#### Challenge:
Count the lines in the listing below that contain the word "What", treating uppercase and lowercase as different. Give only the number.

#### Records to use:
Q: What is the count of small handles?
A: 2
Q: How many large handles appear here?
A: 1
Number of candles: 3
* * *
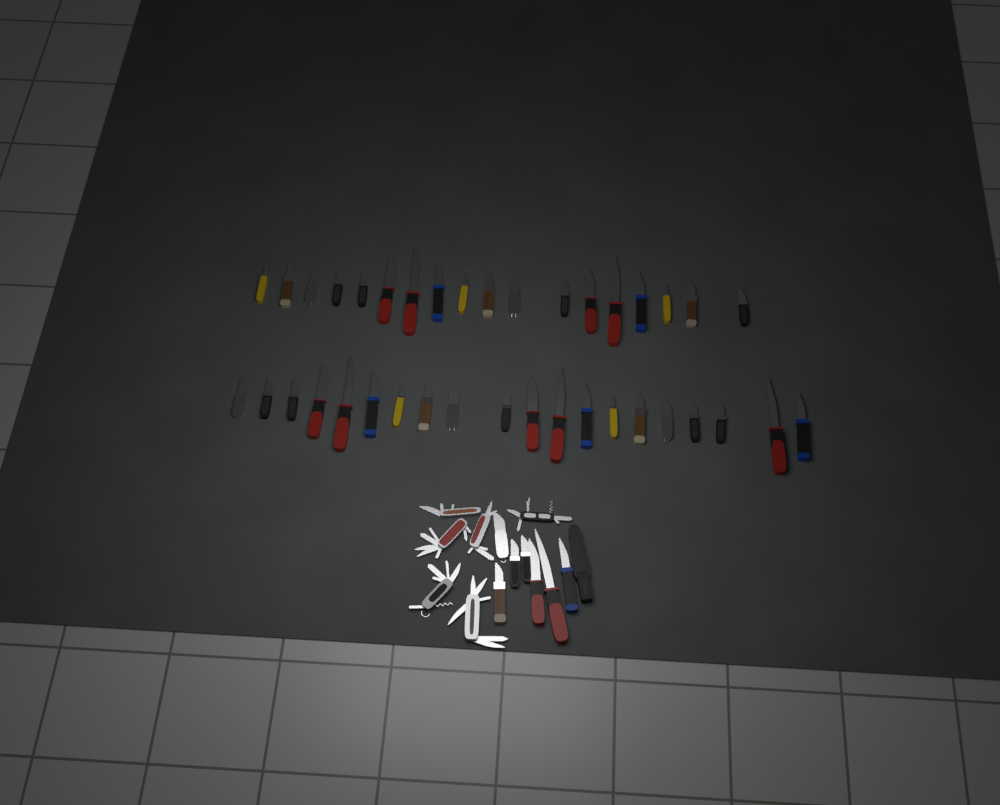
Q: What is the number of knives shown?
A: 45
==
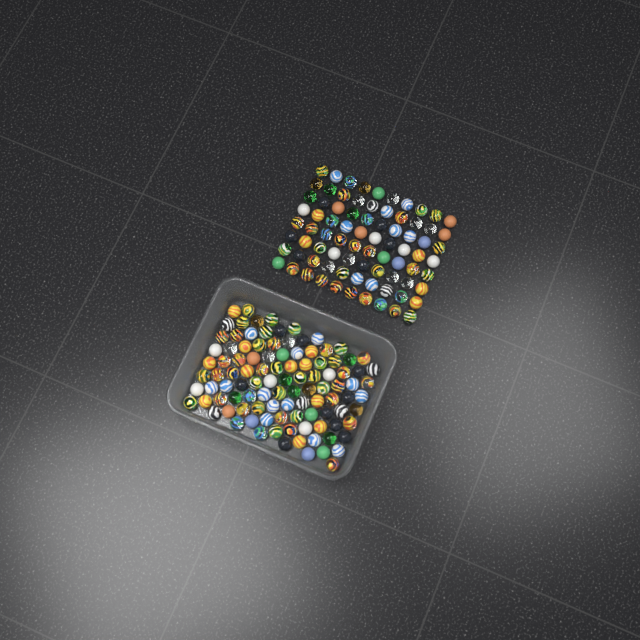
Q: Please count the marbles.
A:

#### Solution for this problem:
2